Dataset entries
----

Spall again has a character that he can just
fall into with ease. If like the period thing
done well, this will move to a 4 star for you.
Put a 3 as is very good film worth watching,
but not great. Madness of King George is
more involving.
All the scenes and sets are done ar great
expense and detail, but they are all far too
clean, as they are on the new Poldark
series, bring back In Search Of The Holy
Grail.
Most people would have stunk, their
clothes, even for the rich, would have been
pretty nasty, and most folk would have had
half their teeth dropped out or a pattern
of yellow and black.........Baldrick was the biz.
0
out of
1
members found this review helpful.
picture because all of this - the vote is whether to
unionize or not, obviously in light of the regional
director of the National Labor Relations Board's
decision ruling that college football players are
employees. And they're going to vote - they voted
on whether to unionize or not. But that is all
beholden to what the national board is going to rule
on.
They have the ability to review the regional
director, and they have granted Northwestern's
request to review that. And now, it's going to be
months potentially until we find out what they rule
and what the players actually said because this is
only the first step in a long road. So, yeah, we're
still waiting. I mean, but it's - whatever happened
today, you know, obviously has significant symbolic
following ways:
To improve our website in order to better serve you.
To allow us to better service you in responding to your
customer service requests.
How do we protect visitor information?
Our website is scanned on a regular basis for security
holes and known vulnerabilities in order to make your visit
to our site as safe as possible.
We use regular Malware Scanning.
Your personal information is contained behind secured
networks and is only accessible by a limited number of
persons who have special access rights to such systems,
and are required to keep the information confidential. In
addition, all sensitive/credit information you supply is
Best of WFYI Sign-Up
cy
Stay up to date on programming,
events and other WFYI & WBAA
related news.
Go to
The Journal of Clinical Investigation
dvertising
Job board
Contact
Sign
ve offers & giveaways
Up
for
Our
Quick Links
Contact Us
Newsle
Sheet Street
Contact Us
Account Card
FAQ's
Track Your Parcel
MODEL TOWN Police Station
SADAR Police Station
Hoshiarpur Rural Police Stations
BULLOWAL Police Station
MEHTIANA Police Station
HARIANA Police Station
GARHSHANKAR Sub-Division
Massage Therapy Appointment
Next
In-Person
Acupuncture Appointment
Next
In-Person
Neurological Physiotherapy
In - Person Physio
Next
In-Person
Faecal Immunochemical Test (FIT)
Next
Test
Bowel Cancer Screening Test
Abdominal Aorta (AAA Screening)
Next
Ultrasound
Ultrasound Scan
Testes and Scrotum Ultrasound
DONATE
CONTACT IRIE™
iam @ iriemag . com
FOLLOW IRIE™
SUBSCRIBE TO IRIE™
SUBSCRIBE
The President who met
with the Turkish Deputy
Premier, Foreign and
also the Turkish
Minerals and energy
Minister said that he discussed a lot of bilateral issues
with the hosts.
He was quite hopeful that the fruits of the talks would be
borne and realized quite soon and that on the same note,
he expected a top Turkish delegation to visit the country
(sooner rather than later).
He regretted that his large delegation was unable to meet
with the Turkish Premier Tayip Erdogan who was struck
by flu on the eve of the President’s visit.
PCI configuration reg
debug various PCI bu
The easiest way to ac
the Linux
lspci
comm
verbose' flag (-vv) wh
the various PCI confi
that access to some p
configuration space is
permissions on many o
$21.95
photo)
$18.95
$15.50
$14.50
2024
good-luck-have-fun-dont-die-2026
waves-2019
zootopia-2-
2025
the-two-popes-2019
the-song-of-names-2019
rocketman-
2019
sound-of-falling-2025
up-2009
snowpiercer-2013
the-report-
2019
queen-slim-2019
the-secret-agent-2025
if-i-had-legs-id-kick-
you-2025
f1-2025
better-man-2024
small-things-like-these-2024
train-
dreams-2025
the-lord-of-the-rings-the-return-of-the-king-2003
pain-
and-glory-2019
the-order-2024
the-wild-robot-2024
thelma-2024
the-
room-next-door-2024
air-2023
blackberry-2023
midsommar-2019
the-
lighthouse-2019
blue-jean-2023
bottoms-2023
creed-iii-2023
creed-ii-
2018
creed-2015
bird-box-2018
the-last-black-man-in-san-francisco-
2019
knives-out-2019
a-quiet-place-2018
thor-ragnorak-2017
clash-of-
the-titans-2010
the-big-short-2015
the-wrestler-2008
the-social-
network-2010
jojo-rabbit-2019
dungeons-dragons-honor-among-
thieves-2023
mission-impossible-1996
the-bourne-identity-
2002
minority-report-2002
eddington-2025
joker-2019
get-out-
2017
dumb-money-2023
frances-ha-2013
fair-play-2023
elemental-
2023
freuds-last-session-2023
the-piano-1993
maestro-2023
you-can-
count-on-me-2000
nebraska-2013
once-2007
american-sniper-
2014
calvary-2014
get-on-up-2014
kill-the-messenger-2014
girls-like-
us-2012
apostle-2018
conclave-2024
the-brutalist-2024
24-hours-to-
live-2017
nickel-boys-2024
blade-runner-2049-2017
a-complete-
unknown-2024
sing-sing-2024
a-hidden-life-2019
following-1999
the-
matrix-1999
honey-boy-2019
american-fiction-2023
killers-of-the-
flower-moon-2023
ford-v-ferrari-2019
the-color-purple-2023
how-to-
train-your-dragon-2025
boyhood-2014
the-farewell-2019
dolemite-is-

----

- [Work instruction]:
Those lines of the records that contain the string "Premier" should be identified and copied.

- [Your response]:
Premier, Foreign and
with the Turkish Premier Tayip Erdogan who was struck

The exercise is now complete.